4. Write a `RefundRecord` to the ledger in the same transaction.
5. Emit a `refund.issued` event.

See `reference/refund-edge-cases.md` for partial refunds and currency conversion.

The agent only reads this when a task actually mentions refunds. The rest of the time it costs nothing but the one-line description.

The six kinds of context to manage

When you're deciding what to provide, think across six categories. Most workflows under-invest in the middle four.

  • Instructions — the agent's role, goals, and boundaries (your rule file).
  • Knowledge — docs, architecture diagrams, domain data.
  • Memory — what just happened (session), and what the project is (long-term).
  • Examples — reference patterns from your own codebase, not generic ones off the internet.
  • Tools — precise definitions of the APIs and scripts the agent can call.
  • Guardrails — hard constraints and safety rules.

The "examples" one is worth calling out: a single example pulled from your real code teaches the agent your style faster than three paragraphs of description.

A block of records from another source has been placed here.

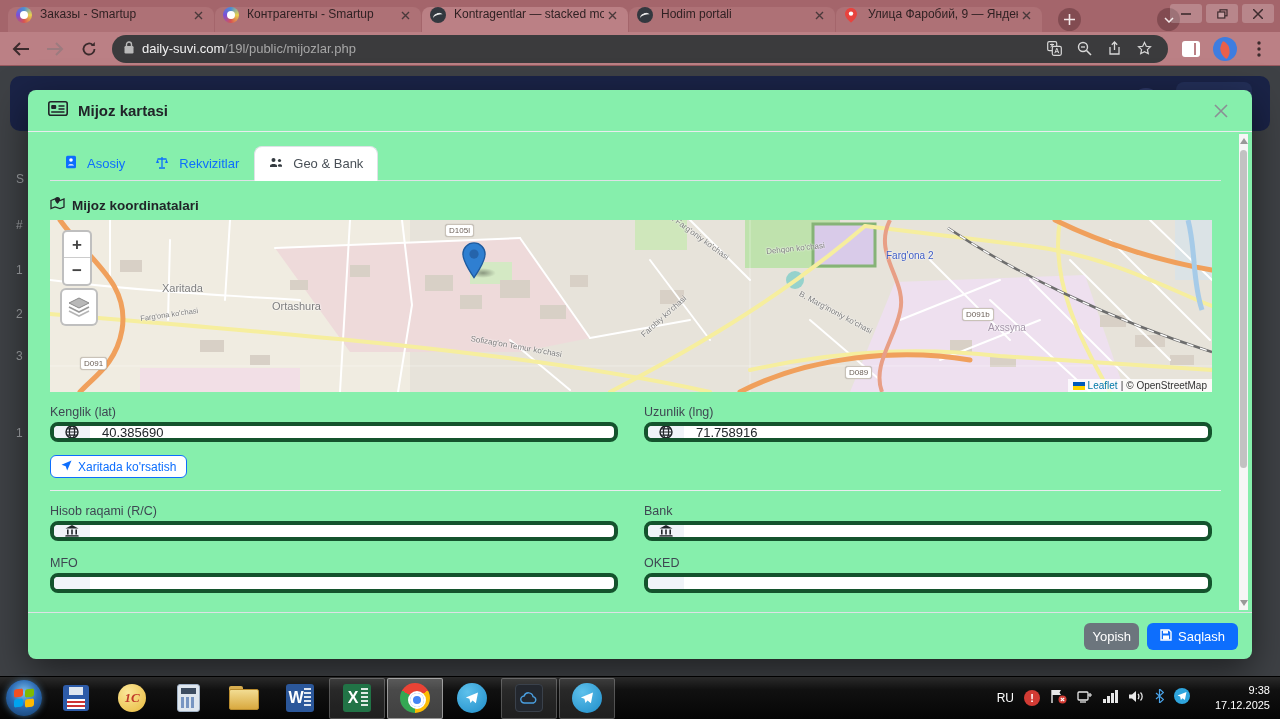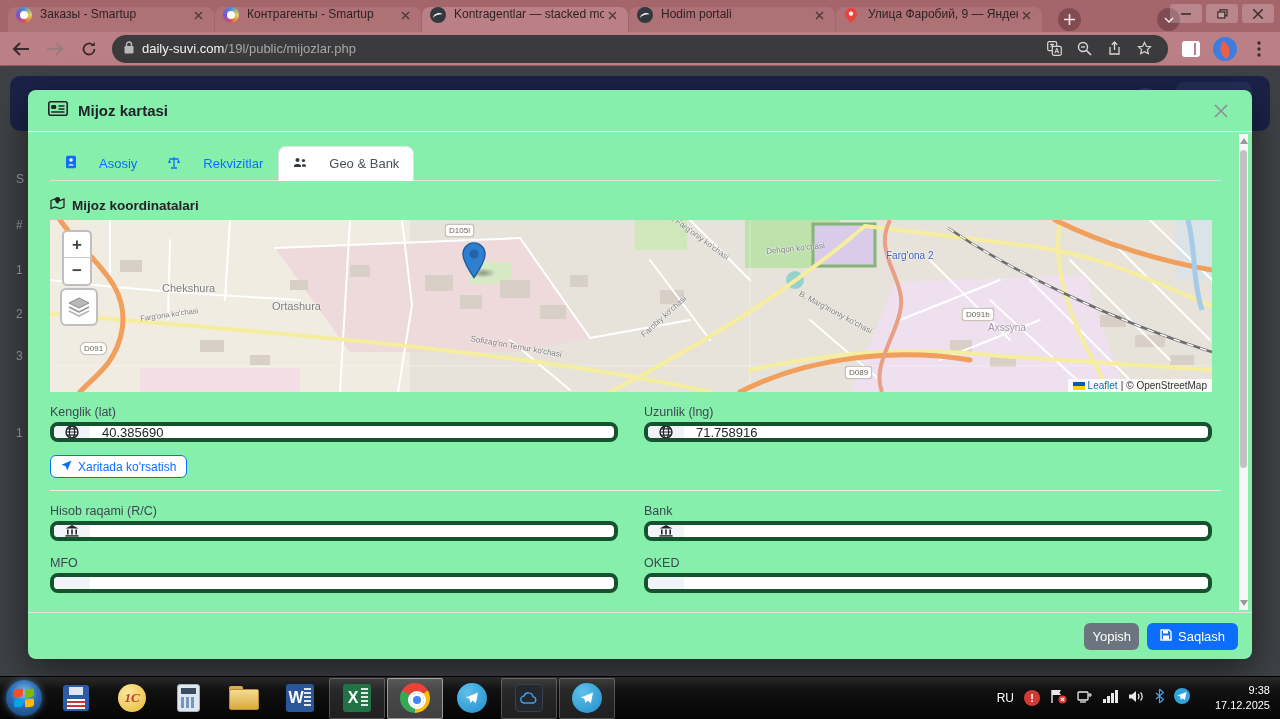--- a/index.html
+++ b/index.html
@@ -60,7 +60,7 @@
         justify-content:flex-end; gap:8px; padding-right:14px; }
 
   .nav-tabs { display:flex; border-bottom:1px solid #dee2e6; }
-  .nav-tab { display:flex; align-items:center; gap:22px; padding:8px 14px; font-size:13px; color:#0d6efd;
+  .nav-tab { display:flex; align-items:center; gap:10px; padding:8px 14px; font-size:13px; color:#0d6efd;
         border:1px solid transparent; border-radius:8px 8px 0 0; margin-bottom:-1px; }
   .nav-tab.active { color:#495057; background:#fff; border-color:#dee2e6 #dee2e6 #fff; }
 

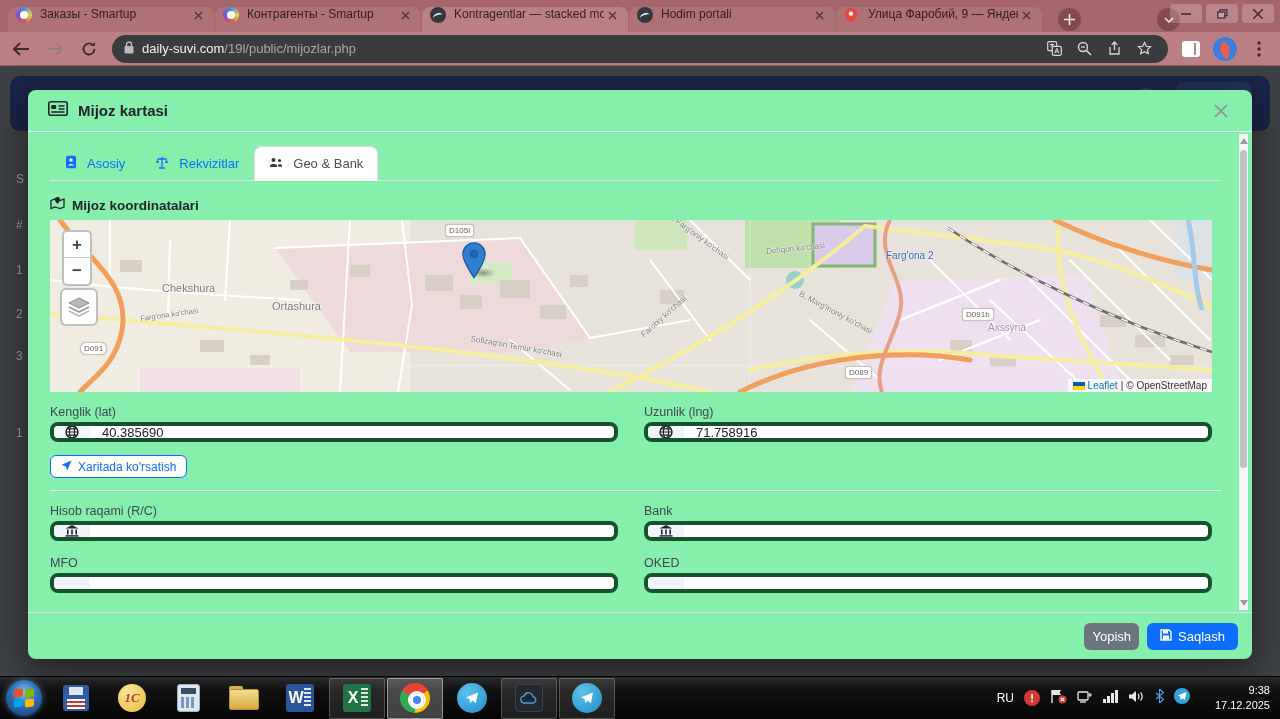--- a/index.html
+++ b/index.html
@@ -446,7 +446,7 @@
           <path d="M1138 0C1146 30 1142 60 1152 90" stroke="#a6cbe8" stroke-width="5" fill="none"></path>
         </svg>
 
-        <span class="map-label" style="left:112px; top:62px; font-size:11px;">Chekshura</span>
+        <span class="map-label" style="left:112px; top:62px; font-size:11px;">Xaritada</span>
         <span class="map-label" style="left:222px; top:80px; font-size:11px;">Ortashura</span>
         <span class="map-label" style="left:90px; top:90px; font-size:7.5px; transform:rotate(-8deg);">Farg'ona ko'chasi</span>
         <span class="map-label" style="left:420px; top:122px; font-size:8px; transform:rotate(10deg);">Sofizag'on Temur ko'chasi</span>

Don't paste the whole repo

A common failure is dumping an entire 100,000-token repository into the prompt "so it has everything." This is both expensive and counterproductive — the relevant signal gets buried. Retrieve the few files that matter for the current task instead, and let the agent ask for more. Whole-codebase awareness is the tool's job (indexing, retrieval), not something you do by hand every prompt.

Set up your own workflow

  • List everything currently in your static context. For each item, ask: does every task need this?
  • Move task-specific material out of the rule file and into skills.
  • Write your first skill for a recurring specialized task (a refund flow, a migration pattern, a report format).
  • Add a few real examples from your codebase to the rule file or a skill.
  • Stop pasting whole files; let retrieval surface what's relevant.